This was a comment directed to me a few days ago when I stood up at a meeting after I received a notification to stand on my Apple Watch. Of course it's hard to tell tone in the text of this blog post (although I'm guessing you may know waht it was). The tone was definitely sarcastic and somewhat demeaning.
I understand that technology often plays such a large role in our lives that it may seem like technology runs our lives. How many of us have felt that phantom buzz in our pockets from what we thought was our phone buzzing, or now on our wrists with smartwatches. Technology is in our cars, in our homes, at work, and in our pockets. At times it feels like we can't escape it. I'm guessing that's where that comment came from - an effort to not let technology run our lives.

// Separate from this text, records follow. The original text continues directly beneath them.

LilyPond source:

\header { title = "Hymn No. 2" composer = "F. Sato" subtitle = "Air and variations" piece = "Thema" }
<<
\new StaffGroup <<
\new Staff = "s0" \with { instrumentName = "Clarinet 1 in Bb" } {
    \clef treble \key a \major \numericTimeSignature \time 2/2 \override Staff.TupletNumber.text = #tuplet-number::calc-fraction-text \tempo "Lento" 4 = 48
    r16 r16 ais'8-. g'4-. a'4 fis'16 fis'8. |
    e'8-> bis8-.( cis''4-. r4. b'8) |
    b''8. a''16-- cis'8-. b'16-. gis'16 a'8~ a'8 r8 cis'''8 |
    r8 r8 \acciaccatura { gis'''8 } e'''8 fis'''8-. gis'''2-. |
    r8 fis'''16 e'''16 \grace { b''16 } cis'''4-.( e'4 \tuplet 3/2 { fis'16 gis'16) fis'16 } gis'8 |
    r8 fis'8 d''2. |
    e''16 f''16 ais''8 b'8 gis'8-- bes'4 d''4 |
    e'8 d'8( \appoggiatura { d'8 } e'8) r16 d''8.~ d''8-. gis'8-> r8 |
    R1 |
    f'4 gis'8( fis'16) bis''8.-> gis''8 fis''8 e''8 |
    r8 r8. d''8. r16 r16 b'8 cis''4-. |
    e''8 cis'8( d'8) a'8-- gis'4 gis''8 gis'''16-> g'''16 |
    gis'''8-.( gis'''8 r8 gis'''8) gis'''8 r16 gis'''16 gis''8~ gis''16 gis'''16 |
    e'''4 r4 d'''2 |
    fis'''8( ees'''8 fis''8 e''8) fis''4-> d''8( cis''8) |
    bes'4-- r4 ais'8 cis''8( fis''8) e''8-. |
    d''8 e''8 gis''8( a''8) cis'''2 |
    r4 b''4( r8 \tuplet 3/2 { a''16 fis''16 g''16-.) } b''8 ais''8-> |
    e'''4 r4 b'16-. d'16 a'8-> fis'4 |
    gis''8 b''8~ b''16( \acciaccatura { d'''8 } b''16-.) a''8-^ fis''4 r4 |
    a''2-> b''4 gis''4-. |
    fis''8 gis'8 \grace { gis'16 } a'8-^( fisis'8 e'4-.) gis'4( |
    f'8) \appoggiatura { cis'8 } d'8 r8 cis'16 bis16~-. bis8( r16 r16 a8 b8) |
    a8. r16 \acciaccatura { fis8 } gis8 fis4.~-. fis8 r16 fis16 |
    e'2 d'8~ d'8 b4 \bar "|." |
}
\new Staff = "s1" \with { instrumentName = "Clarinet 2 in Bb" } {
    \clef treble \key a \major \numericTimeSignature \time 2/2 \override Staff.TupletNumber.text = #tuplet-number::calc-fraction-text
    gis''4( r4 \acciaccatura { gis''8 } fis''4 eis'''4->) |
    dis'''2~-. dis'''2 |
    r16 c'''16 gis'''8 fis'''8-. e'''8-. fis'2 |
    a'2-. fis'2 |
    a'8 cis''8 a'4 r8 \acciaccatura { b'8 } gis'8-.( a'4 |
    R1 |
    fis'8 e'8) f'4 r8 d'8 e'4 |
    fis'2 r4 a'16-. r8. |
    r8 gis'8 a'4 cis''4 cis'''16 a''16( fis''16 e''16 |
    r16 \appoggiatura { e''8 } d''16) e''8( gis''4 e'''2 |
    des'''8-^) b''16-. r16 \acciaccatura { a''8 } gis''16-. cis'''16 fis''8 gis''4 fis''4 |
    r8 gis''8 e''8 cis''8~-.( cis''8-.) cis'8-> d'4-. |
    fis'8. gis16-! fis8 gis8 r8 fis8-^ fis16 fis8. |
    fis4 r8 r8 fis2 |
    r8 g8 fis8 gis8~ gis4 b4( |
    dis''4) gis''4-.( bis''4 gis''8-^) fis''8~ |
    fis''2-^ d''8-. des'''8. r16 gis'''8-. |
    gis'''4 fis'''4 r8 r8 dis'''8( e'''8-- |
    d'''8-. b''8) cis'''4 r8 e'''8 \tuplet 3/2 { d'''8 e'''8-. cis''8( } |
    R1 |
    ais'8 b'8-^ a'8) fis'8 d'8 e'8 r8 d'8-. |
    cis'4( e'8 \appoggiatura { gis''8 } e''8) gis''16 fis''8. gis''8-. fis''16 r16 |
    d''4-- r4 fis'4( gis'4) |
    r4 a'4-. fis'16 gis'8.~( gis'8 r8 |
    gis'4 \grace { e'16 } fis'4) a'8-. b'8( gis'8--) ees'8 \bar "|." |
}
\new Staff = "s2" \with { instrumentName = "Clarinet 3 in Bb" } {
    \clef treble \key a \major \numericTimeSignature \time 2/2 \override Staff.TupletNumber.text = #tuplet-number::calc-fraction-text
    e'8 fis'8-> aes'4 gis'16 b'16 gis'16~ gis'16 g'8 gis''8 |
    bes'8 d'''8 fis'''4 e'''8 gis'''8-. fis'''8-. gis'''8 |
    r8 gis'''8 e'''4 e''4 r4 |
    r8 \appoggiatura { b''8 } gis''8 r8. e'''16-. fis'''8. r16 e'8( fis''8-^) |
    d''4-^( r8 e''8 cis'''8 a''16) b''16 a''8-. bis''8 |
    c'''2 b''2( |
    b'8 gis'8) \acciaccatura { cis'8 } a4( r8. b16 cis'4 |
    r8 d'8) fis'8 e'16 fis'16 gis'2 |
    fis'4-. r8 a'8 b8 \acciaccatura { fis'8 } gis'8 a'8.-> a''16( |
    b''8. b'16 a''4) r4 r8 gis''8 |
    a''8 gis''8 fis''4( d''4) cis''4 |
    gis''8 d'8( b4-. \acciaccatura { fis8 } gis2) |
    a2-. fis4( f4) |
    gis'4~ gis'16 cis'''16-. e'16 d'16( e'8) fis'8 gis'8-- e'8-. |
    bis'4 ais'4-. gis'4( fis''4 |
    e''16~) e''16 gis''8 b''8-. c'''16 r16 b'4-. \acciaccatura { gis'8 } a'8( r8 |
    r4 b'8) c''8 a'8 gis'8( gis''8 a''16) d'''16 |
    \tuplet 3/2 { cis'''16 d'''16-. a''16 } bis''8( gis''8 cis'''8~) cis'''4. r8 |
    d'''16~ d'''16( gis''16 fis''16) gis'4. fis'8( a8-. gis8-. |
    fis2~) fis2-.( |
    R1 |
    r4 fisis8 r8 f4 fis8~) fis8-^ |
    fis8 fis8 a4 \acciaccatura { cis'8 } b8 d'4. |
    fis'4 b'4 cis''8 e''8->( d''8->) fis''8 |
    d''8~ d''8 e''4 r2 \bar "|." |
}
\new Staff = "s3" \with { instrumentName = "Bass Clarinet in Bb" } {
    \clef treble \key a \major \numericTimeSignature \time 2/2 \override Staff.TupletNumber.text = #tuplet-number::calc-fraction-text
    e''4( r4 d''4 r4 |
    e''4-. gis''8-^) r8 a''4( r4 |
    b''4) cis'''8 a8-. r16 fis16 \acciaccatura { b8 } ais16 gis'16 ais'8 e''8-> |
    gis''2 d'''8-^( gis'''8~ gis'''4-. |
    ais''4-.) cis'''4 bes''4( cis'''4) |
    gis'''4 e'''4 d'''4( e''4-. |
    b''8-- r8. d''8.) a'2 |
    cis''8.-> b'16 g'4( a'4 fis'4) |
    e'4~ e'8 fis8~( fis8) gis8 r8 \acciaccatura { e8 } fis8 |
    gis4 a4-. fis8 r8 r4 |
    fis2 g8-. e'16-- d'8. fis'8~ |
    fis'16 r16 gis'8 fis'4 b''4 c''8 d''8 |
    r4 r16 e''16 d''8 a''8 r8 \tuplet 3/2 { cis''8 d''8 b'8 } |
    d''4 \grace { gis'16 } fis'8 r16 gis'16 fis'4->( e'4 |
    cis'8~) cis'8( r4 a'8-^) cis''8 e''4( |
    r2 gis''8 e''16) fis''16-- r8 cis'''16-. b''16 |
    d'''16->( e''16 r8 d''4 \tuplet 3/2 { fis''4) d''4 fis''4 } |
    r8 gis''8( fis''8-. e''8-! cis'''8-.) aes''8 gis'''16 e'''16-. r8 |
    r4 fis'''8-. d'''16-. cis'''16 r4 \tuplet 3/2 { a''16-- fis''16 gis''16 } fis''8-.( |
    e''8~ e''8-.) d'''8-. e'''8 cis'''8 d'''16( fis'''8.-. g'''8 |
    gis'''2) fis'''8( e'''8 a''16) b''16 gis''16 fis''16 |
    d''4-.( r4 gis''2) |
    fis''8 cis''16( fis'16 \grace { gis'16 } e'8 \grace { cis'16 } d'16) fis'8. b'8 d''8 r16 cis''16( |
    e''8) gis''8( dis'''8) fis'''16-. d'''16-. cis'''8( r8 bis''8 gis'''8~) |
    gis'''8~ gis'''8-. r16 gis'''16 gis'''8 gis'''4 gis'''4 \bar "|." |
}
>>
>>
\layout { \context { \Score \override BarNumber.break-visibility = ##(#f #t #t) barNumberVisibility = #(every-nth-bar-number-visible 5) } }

As much as I understand and align with that perspective and effort, and believe that there was no ill will from the person who said it, I also see the benefits of technology on our lives - our healthy lives. First, we rely on technology to help us wake up. There really isn't anything wrong with setting an alarm so we can get up in time for work, for important meetings, or even just to not miss out on the possibilities of the day. We rely on technology to help us get around. I'm sure there are still times when people pull out a paper map to find their way around (maybe at theme parks) but most directions and methods of getting around now involve technology - Waze, Google Maps, ... (Many theme parks now have mobile apps to help you get around too.) Another example of how technology benefits our lives is through communication. This is done through email, phone calls, Twitter, Voxer, and so many more platforms for communicating ideas and learning from other people's words and perspectives. Although I am not active on Facebook anymore, many people often speak about how Facebook helps them stay in touch with friends from years ago and in different countries and continents. Technology benefits our lives.
So, do I rely on technology, namely my Apple Watch, to tell me to stand up? Yes. Why shouldn't I? I appreciate the notifications to stand up. I appreciate being able to look down and see my progress on the activity rings. I appreciate the notifications to breathe - to pause and focus on being mindful. I appreciate being able to see how many steps I've taken on my Fitbit One (yes, I use both an Apple Watch and a Fitbit tracker - my Fitbit One is the basic model that serves its purpose). I appreciate the social aspect of technology to help promote healthy living.
I've used the Fitbit platform since February of 2014 and the social aspect of the platform has really helped motivate me to stay active, to get my steps in, to live a healthy lifestyle. The challenges with others have really helped me and I know it's helped others who are in those challenges too. Maybe it's the competition, the cheers, the comparisons, the analytics, ... that help the challenges. No matter what the reason is, it's helped me maintain my focus on activity and healthy living.
Recently, another educator, Mark Loundy, shared with me a benefit of the Fitbit challenges for him. Mark sent me a screenshot of one of data collection options in the Fitbit platform. He said that ever since I connected with him on Fitbit and initiated the challenges, he's seen his body weight go down. It's really incredible to see his excitement and sense of accomplishment. What an incredible example of using technology for healthy living.